I started this thread in response to the “something else to worry about” thread which concerned the outdated, janky nature of the internet infrastructure and how fragile it actually is. There were several responses to the tune of “our entire global supply chain, communications and financial networks are internet-based. If the internet went down, we’d all be completely screwed”. Which I thought was unduly pessimistic. So I started this thread to see how prepared you all thought you’d be if not only the internet, but the power grid completely failed, but you’re otherwise unharmed and in no immediate danger.

But the thing is, the reason why the power grid failed would be a huge determiner of how fucked we would actually be. If it was some sort of equipment or connectivity failure, things would suck for awhile but I’m confident we could patch things up and get back to some semblance of normal before too long. But if the root cause was an asteroid strike or nuclear war, then we would be screwed.

Absolutely. I’m not knocking you! As you say,

People seem to be making various different assumptions about this, which obviously lead to different scenarios….

There is a surplus of usable pots and pans. It rains here. After the initial die-off, there’s enough water, so long as the survivors boil it. Wood from abandoned houses is an excellent fuel, and with that reduced population, they can supply themselves with fuel for cooking from cutting down trees, and then maintaining coppiced oak groves. You don’t need to know how to do that in advance, as the oak roots grow back, the technique will be obvious. The knowledge of “how to cook porridge” is not rare or exotic.

My meds run out in a year, and I’ve shot guns on one day of my life, with friends, because it was on my bucket list. I’m not one of the survivors. But will humans survive a permanent failure of the power from around here? Yes. I’m sure that some humans survive here

I put 4. We have 18 acres with running water, fertile soil, and lots of wildlife. We also have 17KW of solar panels, an AWD EV, and lots of cordless tools (including a chainsaw). I am also pretty heavily armed. This is a VERY agricultural community and could be self-supporting pretty easily. That said, I need a battery bank for the PV array to be useful without a grid connection or I’d have to creatively hot-wire it. If I have electrical power I have refrigeration, heat, cooking and transportation. I can weld. I can mill lumber. Short of complete societal breakdown we might be ok. Figuring out bio-diesel for the tractor would be nice.

I’ve repeatedly heard that treated lumber is a toxic fume hazard.

And once upon a time, eating one’s shoes when starving was a trope because shoes were made of naturally tanned leather; now the tanning process typically uses poisonous chemicals like chromium. Every reference in my dated Boy Scout manuals to waxed cardboard is obsolete now that cardboard is plastic coated rather than wax coated. And drier lint can be a good fire starter but not if the lint is completely from polyester clothes.

Technology and the march of progress has definitely undercut a lot of survival advice.

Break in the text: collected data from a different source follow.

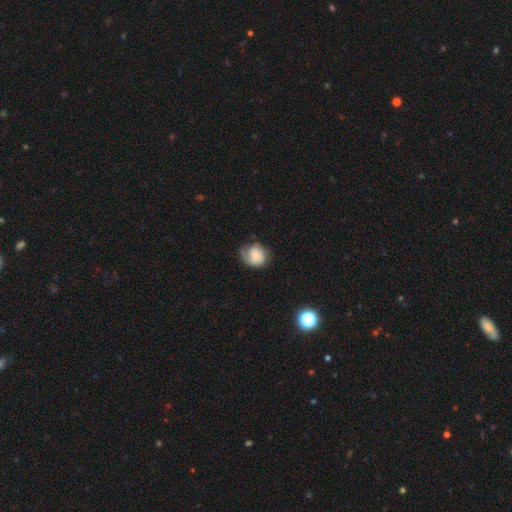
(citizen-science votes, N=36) Smooth or featured? smooth (69%)
How rounded? round (52%)
Merging? none (50%)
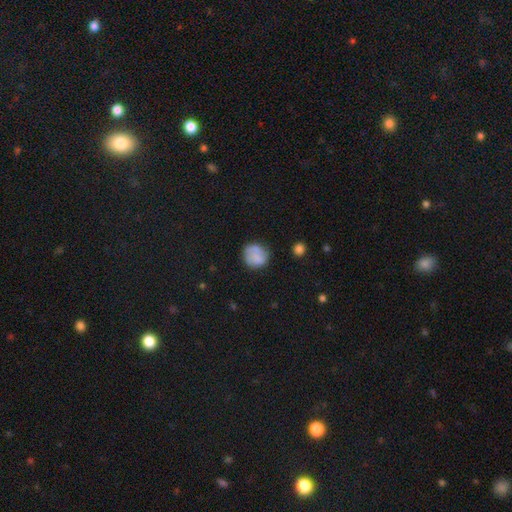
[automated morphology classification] smooth-or-featured: smooth: 74% | featured or disk: 18% | star or artifact: 8%
  how-rounded: round: 84% | in between: 15% | cigar-shaped: 1%
  merging: none: 67% | minor disturbance: 21% | major disturbance: 7% | merger: 5%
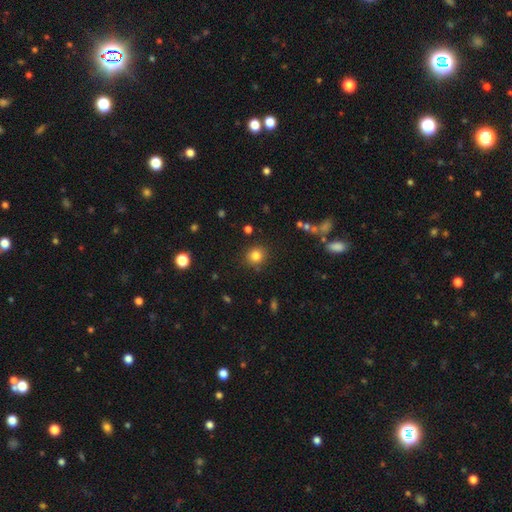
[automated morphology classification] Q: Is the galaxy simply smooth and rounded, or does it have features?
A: smooth — 82%.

The pressure treated lumber used in wet places is, indeed, toxic. It also costs more than plain lumber. Most of the frame of most houses is not toxic, it’s just wood.

For that matter, my house was built before pressure treating lumber was a thing. There are lots of older buildings around here. But we had a lot of work done a few years ago, and none of what they used was pressure treated.

25 years ago when we built a sandbox, we were advised to use pressure treated lumber so it wouldn’t rot. I didn’t want to use toxic wood where my kids might be eating sand, and also, didn’t think it would be tragic if the sandbox rotted away as the kids outgrew it. And in fact, it was terrific that i never had to actually remove the sandbox, it just went away.

Typically only building lumber meant for outdoor use is treated. Lumber for indoor framing and such is not.

A friend of mine bought a circa 1929 house and in the process of doing some restoration he had to pull out some of the subfloor. We used to have fires in his backyard, and that 70+ year old (at the time) oak scrap burned very nicely.